WORK REQUIRED: Please reproduce each of the entries below exactly as they appear.

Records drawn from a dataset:
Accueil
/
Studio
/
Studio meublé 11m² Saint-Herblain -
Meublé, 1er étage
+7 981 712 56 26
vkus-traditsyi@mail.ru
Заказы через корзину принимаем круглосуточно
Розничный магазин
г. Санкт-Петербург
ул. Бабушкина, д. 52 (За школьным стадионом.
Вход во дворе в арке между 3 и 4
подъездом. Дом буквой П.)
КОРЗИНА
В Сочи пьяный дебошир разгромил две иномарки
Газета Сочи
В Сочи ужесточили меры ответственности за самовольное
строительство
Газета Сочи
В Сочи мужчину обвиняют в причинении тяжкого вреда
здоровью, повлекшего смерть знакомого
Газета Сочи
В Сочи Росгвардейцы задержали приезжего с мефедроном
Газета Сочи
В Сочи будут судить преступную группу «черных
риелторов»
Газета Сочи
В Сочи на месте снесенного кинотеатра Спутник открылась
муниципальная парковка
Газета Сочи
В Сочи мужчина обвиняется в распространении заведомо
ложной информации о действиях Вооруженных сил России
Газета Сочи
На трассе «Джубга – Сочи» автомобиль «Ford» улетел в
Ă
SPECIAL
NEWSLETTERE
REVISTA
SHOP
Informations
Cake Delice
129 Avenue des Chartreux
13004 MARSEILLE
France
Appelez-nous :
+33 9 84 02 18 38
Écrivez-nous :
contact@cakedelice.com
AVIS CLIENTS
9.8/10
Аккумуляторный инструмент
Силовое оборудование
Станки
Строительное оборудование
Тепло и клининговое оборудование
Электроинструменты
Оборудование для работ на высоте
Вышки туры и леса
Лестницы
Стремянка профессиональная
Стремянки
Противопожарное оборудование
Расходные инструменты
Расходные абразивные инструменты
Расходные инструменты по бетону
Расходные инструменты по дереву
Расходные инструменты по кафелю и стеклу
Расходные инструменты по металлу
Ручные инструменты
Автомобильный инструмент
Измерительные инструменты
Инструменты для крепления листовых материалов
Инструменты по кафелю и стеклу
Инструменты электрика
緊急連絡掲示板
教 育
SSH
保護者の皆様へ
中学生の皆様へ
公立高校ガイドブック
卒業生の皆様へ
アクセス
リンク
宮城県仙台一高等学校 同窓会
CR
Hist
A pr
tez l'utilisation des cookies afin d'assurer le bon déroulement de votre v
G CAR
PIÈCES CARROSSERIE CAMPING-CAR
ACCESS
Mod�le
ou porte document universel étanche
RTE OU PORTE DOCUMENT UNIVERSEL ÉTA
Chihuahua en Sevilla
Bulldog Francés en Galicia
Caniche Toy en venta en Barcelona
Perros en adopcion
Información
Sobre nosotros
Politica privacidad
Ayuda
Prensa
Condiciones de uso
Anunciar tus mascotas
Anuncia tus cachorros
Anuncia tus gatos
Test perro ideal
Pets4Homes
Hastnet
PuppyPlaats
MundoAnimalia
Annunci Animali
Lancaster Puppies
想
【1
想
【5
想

TASK RESULT:
Accueil
/
Studio
/
Studio meublé 11m² Saint-Herblain -
Meublé, 1er étage
+7 981 712 56 26
vkus-traditsyi@mail.ru
Заказы через корзину принимаем круглосуточно
Розничный магазин
г. Санкт-Петербург
ул. Бабушкина, д. 52 (За школьным стадионом.
Вход во дворе в арке между 3 и 4
подъездом. Дом буквой П.)
КОРЗИНА
В Сочи пьяный дебошир разгромил две иномарки
Газета Сочи
В Сочи ужесточили меры ответственности за самовольное
строительство
Газета Сочи
В Сочи мужчину обвиняют в причинении тяжкого вреда
здоровью, повлекшего смерть знакомого
Газета Сочи
В Сочи Росгвардейцы задержали приезжего с мефедроном
Газета Сочи
В Сочи будут судить преступную группу «черных
риелторов»
Газета Сочи
В Сочи на месте снесенного кинотеатра Спутник открылась
муниципальная парковка
Газета Сочи
В Сочи мужчина обвиняется в распространении заведомо
ложной информации о действиях Вооруженных сил России
Газета Сочи
На трассе «Джубга – Сочи» автомобиль «Ford» улетел в
Ă
SPECIAL
NEWSLETTERE
REVISTA
SHOP
Informations
Cake Delice
129 Avenue des Chartreux
13004 MARSEILLE
France
Appelez-nous :
+33 9 84 02 18 38
Écrivez-nous :
contact@cakedelice.com
AVIS CLIENTS
9.8/10
Аккумуляторный инструмент
Силовое оборудование
Станки
Строительное оборудование
Тепло и клининговое оборудование
Электроинструменты
Оборудование для работ на высоте
Вышки туры и леса
Лестницы
Стремянка профессиональная
Стремянки
Противопожарное оборудование
Расходные инструменты
Расходные абразивные инструменты
Расходные инструменты по бетону
Расходные инструменты по дереву
Расходные инструменты по кафелю и стеклу
Расходные инструменты по металлу
Ручные инструменты
Автомобильный инструмент
Измерительные инструменты
Инструменты для крепления листовых материалов
Инструменты по кафелю и стеклу
Инструменты электрика
緊急連絡掲示板
教 育
SSH
保護者の皆様へ
中学生の皆様へ
公立高校ガイドブック
卒業生の皆様へ
アクセス
リンク
宮城県仙台一高等学校 同窓会
CR
Hist
A pr
tez l'utilisation des cookies afin d'assurer le bon déroulement de votre v
G CAR
PIÈCES CARROSSERIE CAMPING-CAR
ACCESS
Mod�le
ou porte document universel étanche
RTE OU PORTE DOCUMENT UNIVERSEL ÉTA
Chihuahua en Sevilla
Bulldog Francés en Galicia
Caniche Toy en venta en Barcelona
Perros en adopcion
Información
Sobre nosotros
Politica privacidad
Ayuda
Prensa
Condiciones de uso
Anunciar tus mascotas
Anuncia tus cachorros
Anuncia tus gatos
Test perro ideal
Pets4Homes
Hastnet
PuppyPlaats
MundoAnimalia
Annunci Animali
Lancaster Puppies
想
【1
想
【5
想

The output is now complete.